しかし社会は常に変化しており、社内の業務は画一的な物事を扱うことの方が稀といえる。たとえ研修を充実させ、迅速なルールの変更を告知しようとも、社員一人ひとりが業務で湧き起こる多種多様な疑問をすべて払拭することはかなわない。疑問を抱えたままに業務を進めれば、重大なコンプライアンス違反を引き起こす可能性もある。
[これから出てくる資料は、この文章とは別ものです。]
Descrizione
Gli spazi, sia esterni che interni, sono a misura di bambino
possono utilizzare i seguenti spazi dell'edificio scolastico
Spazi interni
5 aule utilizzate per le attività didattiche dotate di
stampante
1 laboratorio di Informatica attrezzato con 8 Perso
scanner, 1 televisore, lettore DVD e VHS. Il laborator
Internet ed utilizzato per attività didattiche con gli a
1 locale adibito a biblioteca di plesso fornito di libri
故に疑問を担当部署に問い合わせることで解決させる機能が企業には備わっていなければならない。また特に近年コロナ禍によって急増したテレワーク実施は、IT関連のサポートが業務遂行を左右し、殺到する問い合わせによってバックオフィス部門の業務を圧迫する傾向にある。同種の問い合わせが多数寄せられ、バックオフィス部門が疲弊する状況は、現代企業の命題でもある生産性向上・業務効率化とは大きく乖離する。

 

本書は、人材サービス大手であるマンパワーグループ株式会社のITサービスマネジメントツール導入事例である。同社は近年の働き方改革に伴う労働関連の頻繁な法令改正に事業活動を対応させる必要があり、全国の営業拠点から寄せられる電話での問い合わせに管理本部の各部署は日々忙殺されていた。この課題に解消すべく、疑問に対してサポートする側とサポートされる側双方の社員の利便性に着目し、社内オペレーションの定着を重要視した。比較検討を経て2018年よりServiceDesk Plusを7部門で運用を開始する。機能を積極的に活用し、問い合わせ内容によってサービスデスクを分けて管理するなど運用方法にも工夫をこらす。社員のセルフトレーニング環境を整備するなど、きめ細かな施策はツール運用の参考にしていただきたいポイントだ。生産性向上・業務効率化は、単にツールを導入すれば実現されるものではない。本書は、確固たる目的意識と最適なツールが織り成す企業DXのあるべき姿を示す内容といえるだろう。